With a stock company, the owners of the company are the shareholders and those shareholders, being entitled to a portion of the company’s profits, may receive a dividend, based on the board’s decision to pay. The shareholders and the customers/policyholders are usually not the same, resulting in the potential for a large conflict of interest. This conflict has been the result of many a DNF in the financial world as corporate management faces questions like: Whom do we serve, shareholders or the customers? As pressure mounts, and it always does in these situations, the decision to pay shareholders what shareholders feel they deserve comes with added pressure and is often hastened. As a result, management naturally starts focusing on the quarterly return and thinking short term. At this point, management can begin to behave like a child who just received his or her allowance money. It starts burning a hole in their pocket. History is ripe with stories of customers and corporate culture being short-changed due to this inherent conflict of interest.

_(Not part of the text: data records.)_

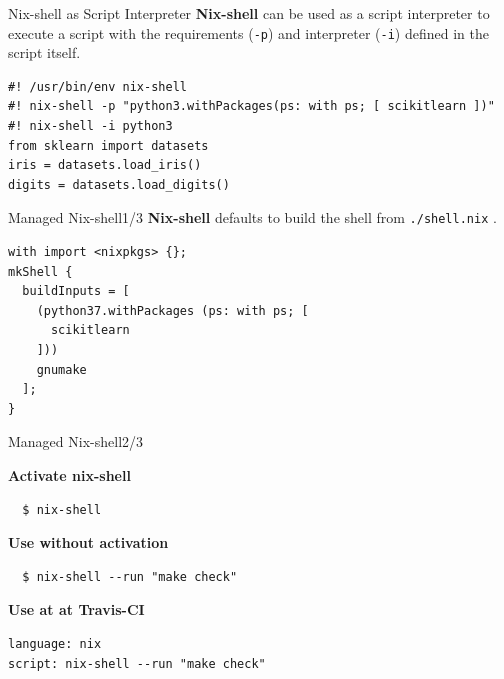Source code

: \documentclass[10pt,aspectratio=169]{beamer}
\begin{document}

\begin{frame}[fragile]{Nix-shell as Script Interpreter}
  \textbf{Nix-shell} can be used as a script interpreter to execute a script with the requirements (\texttt{-p}) and interpreter (\texttt{-i}) defined in the script itself.
  \begin{verbatim}
#! /usr/bin/env nix-shell
#! nix-shell -p "python3.withPackages(ps: with ps; [ scikitlearn ])"
#! nix-shell -i python3
from sklearn import datasets
iris = datasets.load_iris()
digits = datasets.load_digits()
  \end{verbatim}
\end{frame}


\begin{frame}[fragile]{Managed Nix-shell\hfill1/3}
  \textbf{Nix-shell} defaults to build the shell from \texttt{./shell.nix} .
  \begin{verbatim}
with import <nixpkgs> {};
mkShell {
  buildInputs = [
    (python37.withPackages (ps: with ps; [
      scikitlearn
    ]))
    gnumake
  ];
}
  \end{verbatim}
\end{frame}


\begin{frame}[fragile]{Managed Nix-shell\hfill2/3}

  \textbf{Activate nix-shell}
  \begin{verbatim}
  $ nix-shell
  \end{verbatim}

  \textbf{Use without activation}
  \begin{verbatim}
  $ nix-shell --run "make check"
  \end{verbatim}

  \textbf{Use at at Travis-CI}
  \begin{verbatim}
language: nix
script: nix-shell --run "make check"
  \end{verbatim}

\end{frame}

\end{document}
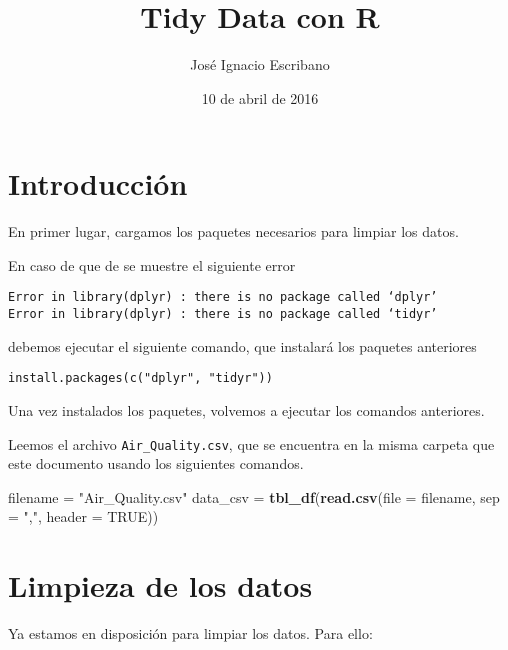 \documentclass[12pt,spanish,]{article}
\title{Tidy Data con R}
\author{José Ignacio Escribano}
\date{10 de abril de 2016}
\newenvironment{Shaded}{\begin{snugshade}}{\end{snugshade}}
\newcommand{\KeywordTok}[1]{\textcolor[rgb]{0.13,0.29,0.53}{\textbf{{#1}}}}
\newcommand{\DataTypeTok}[1]{\textcolor[rgb]{0.13,0.29,0.53}{{#1}}}
\newcommand{\StringTok}[1]{\textcolor[rgb]{0.31,0.60,0.02}{{#1}}}
\newcommand{\OtherTok}[1]{\textcolor[rgb]{0.56,0.35,0.01}{{#1}}}
\newcommand{\NormalTok}[1]{{#1}}
\begin{document}
\maketitle


{
\hypersetup{linkcolor=black}
\setcounter{tocdepth}{2}
\tableofcontents
}
\section{Introducción}\label{introduccion}

En primer lugar, cargamos los paquetes necesarios para limpiar los
datos.

En caso de que de se muestre el siguiente error

\begin{verbatim}
Error in library(dplyr) : there is no package called ‘dplyr’
Error in library(dplyr) : there is no package called ‘tidyr’
\end{verbatim}

debemos ejecutar el siguiente comando, que instalará los paquetes
anteriores

\begin{verbatim}
install.packages(c("dplyr", "tidyr"))
\end{verbatim}

Una vez instalados los paquetes, volvemos a ejecutar los comandos
anteriores.

Leemos el archivo \texttt{Air\_Quality.csv}, que se encuentra en la
misma carpeta que este documento usando los siguientes comandos.

\begin{Shaded}
\begin{Highlighting}[]
\NormalTok{filename =}\StringTok{ "Air_Quality.csv"}
\NormalTok{data_csv =}\StringTok{ }\KeywordTok{tbl_df}\NormalTok{(}\KeywordTok{read.csv}\NormalTok{(}\DataTypeTok{file =} \NormalTok{filename, }\DataTypeTok{sep =} \StringTok{","}\NormalTok{, }\DataTypeTok{header =} \OtherTok{TRUE}\NormalTok{))}
\end{Highlighting}
\end{Shaded}

\section{Limpieza de los datos}\label{limpieza-de-los-datos}

Ya estamos en disposición para limpiar los datos. Para ello:
\end{document}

In a participating mutual company, the management works for the policyholders’ benefit. Dividends are paid to the policyholders instead of shareholders so no conflict exists. Management is responsible to “guard the safe” if you will, and they act in a consistently conservative manner, doing exactly what they are expected. Without the pressure of shareholders, they can take a long-term vantage point in the decisions and be calm amidst the storms. By virtue of the way they are set up, it would be completely unethical for management of a mutual company to take unnecessary risk to drive profits. Those of us receiving dividends as policy owners of mutual companies know who has our best interest in mind. We cheer for their successes and obviously want them to be profitable. But we also realize that it would be completely unrealistic to expect them to be conservative with our money and then anticipate high returns, just like it would have been impractical of me to think I could run my first ultra-marathon in eight hours.

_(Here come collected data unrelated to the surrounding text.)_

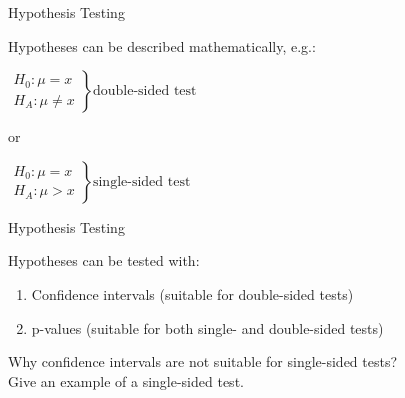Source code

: \begin{frame}{Hypothesis Testing}

    Hypotheses can be described mathematically, e.g.:
    \medskip

    \begin{math}
        \left.
            \begin{array}{l}
                H_0: \mu = x\\
                H_A: \mu \ne x            
            \end{array}
        \right\}
        \text{double-sided test}
    \end{math}
    \medskip
    
    or
    \medskip
    
    \begin{math}
        \left.
            \begin{array}{l}
                H_0: \mu = x\\
                H_A: \mu > x            
            \end{array}
        \right\}
        \text{single-sided test}
    \end{math}

\end{frame}

\begin{frame}{Hypothesis Testing}

    Hypotheses can be tested with:
    \begin{enumerate}
        \item Confidence intervals (suitable for double-sided tests)
        \item p-values (suitable for both single- and double-sided tests)
    \end{enumerate}

    \begin{example}
        \medskip
        Why confidence intervals are not suitable for single-sided tests?\\
        Give an example of a single-sided test.
    \end{example}

\end{frame}

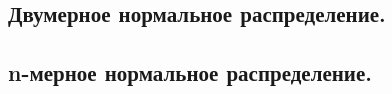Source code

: \subsection{Двумерное нормальное распределение.}



\newpage
\subsection{n-мерное нормальное распределение.}

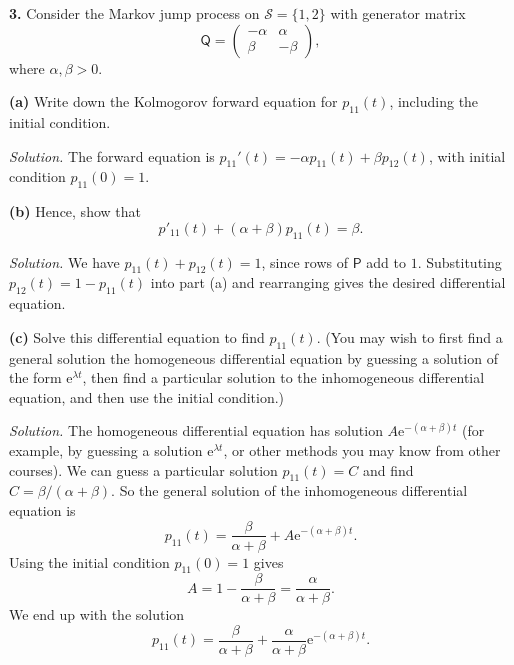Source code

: \documentclass[
  a4paper,
]{article}
\theoremstyle{definition}
\theoremstyle{definition}
\theoremstyle{definition}
\theoremstyle{remark}
\begin{document}
\textbf{3.} Consider the Markov jump process on \(\mathcal S = \{1,2\}\) with generator matrix
\[ \mathsf Q = \begin{pmatrix} -\alpha & \alpha \\ \beta & -\beta \end{pmatrix} , \]
where \(\alpha, \beta > 0\).

\textbf{(a)} Write down the Kolmogorov forward equation for \(p_{11}(t)\), including the initial condition.

\begin{myanswers}
\emph{Solution.}
The forward equation is \(p_{11}'(t) = -\alpha p_{11}(t) + \beta p_{12}(t)\), with initial condition \(p_{11}(0) = 1\).

\end{myanswers}

\textbf{(b)} Hence, show that
\[ p'_{11}(t) + (\alpha + \beta)p_{11}(t) = \beta .  \]

\begin{myanswers}
\emph{Solution.}
We have \(p_{11}(t) + p_{12}(t) = 1\), since rows of \(\mathsf P\) add to \(1\). Substituting \(p_{12}(t) = 1 - p_{11}(t)\) into part (a) and rearranging gives the desired differential equation.

\end{myanswers}

\textbf{(c)} Solve this differential equation to find \(p_{11}(t)\). (You may wish to first find a general solution the homogeneous differential equation by guessing a solution of the form \(\mathrm{e}^{\lambda t}\), then find a particular solution to the inhomogeneous differential equation, and then use the initial condition.)

\begin{myanswers}
\emph{Solution.}
The homogeneous differential equation has solution \(A \mathrm e^{-(\alpha + \beta)t}\) (for example, by guessing a solution \(\mathrm e^{\lambda t}\), or other methods you may know from other courses). We can guess a particular solution \(p_{11}(t) = C\) and find \(C = \beta/(\alpha + \beta)\). So the general solution of the inhomogeneous differential equation is
\[ p_{11}(t) = \frac{\beta}{\alpha+\beta} + A \mathrm e^{-(\alpha + \beta)t} . \]
Using the initial condition \(p_{11}(0) = 1\) gives
\[ A = 1-\frac{\beta}{\alpha + \beta} = \frac{\alpha}{\alpha + \beta} . \]
We end up with the solution
\[ p_{11}(t) = \frac{\beta}{\alpha + \beta} + \frac{\alpha}{\alpha + \beta} \mathrm e^{-(\alpha + \beta)t} . \]

\end{myanswers}
\end{document}
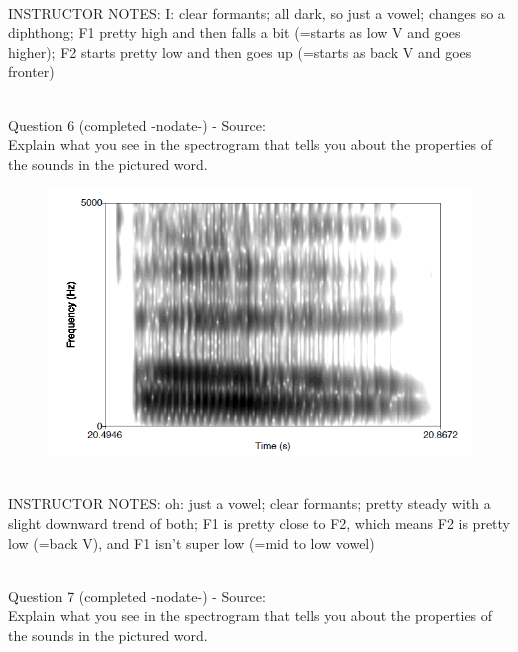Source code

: \documentclass[12pt]{article}
\begin{document}
~\\
INSTRUCTOR NOTES: I: clear formants; all dark, so just a vowel; changes so a diphthong; F1 pretty high and then falls a bit (=starts as low V and goes higher); F2 starts pretty low and then goes up (=starts as back V and goes fronter)


~\\

{\large Question 6} (completed -nodate-) - Source: \\

Explain what you see in the spectrogram that tells you about the properties of the sounds in the pictured word.\\

\begin{figure}[H]
\includegraphics{../images/spectrogram_oh.png}
\end{figure}

~\\
INSTRUCTOR NOTES: oh: just a vowel; clear formants; pretty steady with a slight downward trend of both; F1 is pretty close to F2, which means F2 is pretty low (=back V), and F1 isn't super low (=mid to low vowel)


~\\

{\large Question 7} (completed -nodate-) - Source: \\

Explain what you see in the spectrogram that tells you about the properties of the sounds in the pictured word.\\
\end{document}
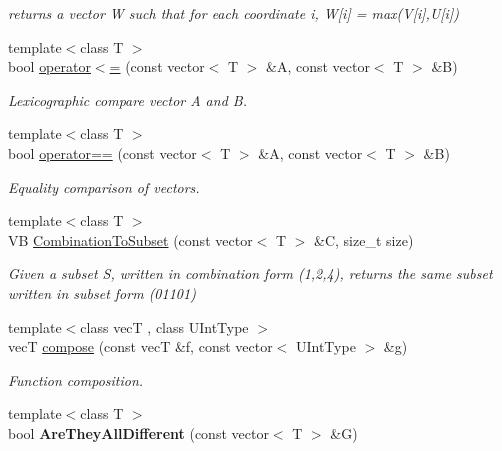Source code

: \begin{DoxyCompactItemize}
\begin{DoxyCompactList}\small\item\em returns a vector W such that for each coordinate i, W\mbox{[}i\mbox{]} = max(\-V\mbox{[}i\mbox{]},\-U\mbox{[}i\mbox{]}) \end{DoxyCompactList}\item 
{\footnotesize template$<$class T $>$ }\\bool \hyperlink{namespacedscr_a603e1efc3f1121963f862d9dfba0b92b}{operator$<$=} (const vector$<$ T $>$ \&A, const vector$<$ T $>$ \&B)
\begin{DoxyCompactList}\small\item\em Lexicographic compare vector A and B. \end{DoxyCompactList}\item 
{\footnotesize template$<$class T $>$ }\\bool \hyperlink{namespacedscr_ad703d23ef086cf53f8e4892b5bc7bc57}{operator==} (const vector$<$ T $>$ \&A, const vector$<$ T $>$ \&B)
\begin{DoxyCompactList}\small\item\em Equality comparison of vectors. \end{DoxyCompactList}\item 
\hypertarget{namespacedscr_aef42c5c5c9f2905ebba5000dca764ce9}{{\footnotesize template$<$class T $>$ }\\V\-B \hyperlink{namespacedscr_aef42c5c5c9f2905ebba5000dca764ce9}{Combination\-To\-Subset} (const vector$<$ T $>$ \&C, size\-\_\-t size)}\label{namespacedscr_aef42c5c5c9f2905ebba5000dca764ce9}

\begin{DoxyCompactList}\small\item\em Given a subset S, written in combination form (1,2,4), returns the same subset written in subset form (01101) \end{DoxyCompactList}\item 
{\footnotesize template$<$class vec\-T , class U\-Int\-Type $>$ }\\vec\-T \hyperlink{namespacedscr_ac469ac556161844eb9b67aa149f7a16c}{compose} (const vec\-T \&f, const vector$<$ U\-Int\-Type $>$ \&g)
\begin{DoxyCompactList}\small\item\em Function composition. \end{DoxyCompactList}\item 
\hypertarget{namespacedscr_ac7ac0504516e0e86b70ece9e06c84b43}{{\footnotesize template$<$class T $>$ }\\bool {\bfseries Are\-They\-All\-Different} (const vector$<$ T $>$ \&G)}\label{namespacedscr_ac7ac0504516e0e86b70ece9e06c84b43}

\end{DoxyCompactItemize}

Being able to think long term gave me the ability to pace myself during the race, exactly the way I’d planned. Knowing I had liquidity in terms of hydration, backup support and fuel assets, provided me a feeling of calm in the midst of the storm. When I got to the, “What the HECK am I doing?” stage, when things hurt and it was easy to doubt myself, I had an anchor that put everything into perspective. I had put in enough training miles prior to race day and as a result, was able to blow through the doubt and keep moving. I knew I could make it. And… when others around me were hurting, rather than causing doubt or concern, I was able to turn that observation into motivation. Dividend paying whole life insurance is no different. Just because times are bad for everyone else doesn’t mean you can’t get ahead, and a mutual company that provides good purchasing opportunities could give you that chance.
The value gained by my experience running continues to serve me in many different ways today. It is always there to draw on in the event I need the strength, and I often “reinvest” it in new experiences. Similarly, your whole life insurance dividends can also be reinvested when you purchase paid-up additions and add to your cash value. They can be taken as cash if you elect and can pay your premiums, if you decide. Either way, they will always be tax-free because the IRS considered them to be a return of premium and after-tax dollars.
My experiences have taught me that being able to think long term and stay disciplined creates tremendous advantages in both running and in personal finance. Though it isn’t always painless, having a long-term vision locked on the objective, a sound, conservative strategy of economic certainty, and a team aligned to it, is, in my opinion, the only way to run the race.